Halluwa was an ancient region of Anatolia and one of the lands of the Assuwa coalition that opposed the Hittites toward the end of the fifteenth century BC. It is named only in the Annals of Tudḫaliya, a text that chronicled the acts of Hittite monarch Tudḫaliya I.

== Etymology ==

Halluwa is an atypical plural form of the transliteration ḫalluw-uš meaning "deep", probably used by the Hittites as a toponym for a gorge or valley.

==Geography==

The site has yet to be archaeologically located. Woudhuizen believed it was somewhere to the northwest of Sardis in classical Lydia.
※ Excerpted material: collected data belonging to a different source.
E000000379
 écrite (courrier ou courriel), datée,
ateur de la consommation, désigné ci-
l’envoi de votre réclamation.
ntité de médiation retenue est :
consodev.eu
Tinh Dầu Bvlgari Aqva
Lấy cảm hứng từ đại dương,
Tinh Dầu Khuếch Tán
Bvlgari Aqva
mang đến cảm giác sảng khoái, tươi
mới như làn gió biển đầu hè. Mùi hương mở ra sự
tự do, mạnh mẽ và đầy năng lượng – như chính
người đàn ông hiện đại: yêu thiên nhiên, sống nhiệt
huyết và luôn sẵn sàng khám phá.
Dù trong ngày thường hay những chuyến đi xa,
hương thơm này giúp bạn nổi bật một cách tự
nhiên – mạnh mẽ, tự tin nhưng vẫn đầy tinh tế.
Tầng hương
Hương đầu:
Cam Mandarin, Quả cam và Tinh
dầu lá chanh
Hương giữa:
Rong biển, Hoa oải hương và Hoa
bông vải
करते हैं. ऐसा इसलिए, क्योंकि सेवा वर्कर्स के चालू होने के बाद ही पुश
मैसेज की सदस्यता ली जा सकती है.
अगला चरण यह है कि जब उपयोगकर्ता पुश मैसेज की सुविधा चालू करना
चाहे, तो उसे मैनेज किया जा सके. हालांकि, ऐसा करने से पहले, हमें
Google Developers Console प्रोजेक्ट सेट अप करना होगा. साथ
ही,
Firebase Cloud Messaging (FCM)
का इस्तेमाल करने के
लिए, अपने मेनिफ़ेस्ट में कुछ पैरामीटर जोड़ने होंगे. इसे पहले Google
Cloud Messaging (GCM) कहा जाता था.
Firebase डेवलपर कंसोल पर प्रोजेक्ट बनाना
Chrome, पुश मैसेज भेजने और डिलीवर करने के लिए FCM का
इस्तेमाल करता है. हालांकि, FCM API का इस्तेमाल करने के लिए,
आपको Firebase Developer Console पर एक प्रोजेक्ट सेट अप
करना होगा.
It has been alternatively localized somewhere in the Ihlara valley in Cappadocia.

== History ==

Halluwa is named as one of the lands that comprised the Assuwa league, a military confederacy of twenty-two towns that opposed the Hittite army as it campaigned west of the Maraššantiya:

But when I turned back to Hattusa, then against me these lands declared war: [—]lugga, Kispuwa, Unaliya, [—], Dura, Halluwa, Huwallusiya, Karakisa, Dunda, Adadura, Parista, [—], [—]waa, Warsiya, Kuruppiya, [—]luissa, Alatra, Mount Pahurina, Pasuhalta, [—], Wilusiya, Taruisa. [These lands] with their warriors assembled themselves...and drew up their army opposite me...

As with most of the Assuwan states, it has yet to be located archaeologically. The coalition appears to have been destroyed sometime after 1430 BC.